Llama.cpp PR #23449 generalizes Adreno MoE kernels across 20+ platforms
Mixture-of-Experts inference now runs on Qualcomm Adreno GPUs from phones to servers.
Llama.cpp's latest pull request (#23449) brings a major generalization to its OpenCL backend, specifically targeting Mixture-of-Experts (MoE) kernels for Qualcomm Adreno GPUs. Previously limited in scope, the update now enables Adreno-based MoE execution across an extensive list of platforms, including macOS (both Apple Silicon and Intel), iOS, Linux (x64, arm64, s390x with various backends like Vulkan, ROCm, OpenVINO, SYCL), Android (arm64 CPU), Windows (CPU, CUDA 12/13, Vulkan, SYCL, HIP), and openEuler (x86 and aarch64 with ACL Graph support). This broad compatibility ensures that developers can leverage MoE models on everything from mobile phones to high-end desktops and servers.

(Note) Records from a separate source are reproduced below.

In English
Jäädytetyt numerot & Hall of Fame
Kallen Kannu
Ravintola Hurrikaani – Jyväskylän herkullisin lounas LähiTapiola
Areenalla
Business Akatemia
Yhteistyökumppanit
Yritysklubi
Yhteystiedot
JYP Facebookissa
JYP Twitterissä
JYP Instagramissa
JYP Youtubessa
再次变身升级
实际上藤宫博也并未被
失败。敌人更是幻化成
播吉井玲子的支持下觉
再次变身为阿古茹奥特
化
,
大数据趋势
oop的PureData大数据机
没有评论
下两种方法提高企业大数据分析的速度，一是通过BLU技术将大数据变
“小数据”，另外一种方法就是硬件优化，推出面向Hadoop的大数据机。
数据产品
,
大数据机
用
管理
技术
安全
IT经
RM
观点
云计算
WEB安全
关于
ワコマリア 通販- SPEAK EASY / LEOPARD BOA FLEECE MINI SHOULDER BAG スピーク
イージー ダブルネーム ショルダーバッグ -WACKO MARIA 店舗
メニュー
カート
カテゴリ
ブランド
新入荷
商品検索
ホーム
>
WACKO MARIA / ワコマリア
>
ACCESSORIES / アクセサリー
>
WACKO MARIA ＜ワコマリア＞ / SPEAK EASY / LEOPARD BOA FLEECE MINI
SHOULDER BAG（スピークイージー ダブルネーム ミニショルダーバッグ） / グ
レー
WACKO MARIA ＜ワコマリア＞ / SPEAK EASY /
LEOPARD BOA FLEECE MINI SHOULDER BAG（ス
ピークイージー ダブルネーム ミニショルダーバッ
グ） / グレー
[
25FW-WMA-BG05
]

The generalization is crucial for running large language models that use MoE architectures—where only a subset of parameters is activated per token—on widely available Adreno GPUs. By utilizing OpenCL, the implementation avoids vendor lock-in and works across operating systems without proprietary drivers. This means faster inference on Qualcomm-powered devices like Android phones and Windows laptops, as well as on custom Linux setups. The PR also integrates with KleidiAI on Apple Silicon for further optimization. As MoE models become more popular in edge AI, this update significantly lowers the barrier for deployment.
- Generalizes OpenCL MoE kernels for Qualcomm Adreno GPUs across 20+ platform configurations.
- Added support for macOS (Apple Silicon & Intel), iOS, Linux (x64, arm64, s390x), Android, Windows (CPU, CUDA 12/13, Vulkan, SYCL, HIP), and openEuler.
- Enables efficient Mixture-of-Experts inference on diverse hardware, from mobile to server GPUs.
Why It Matters
MoE model deployment on Qualcomm GPUs becomes platform-agnostic, enabling faster edge inference across devices.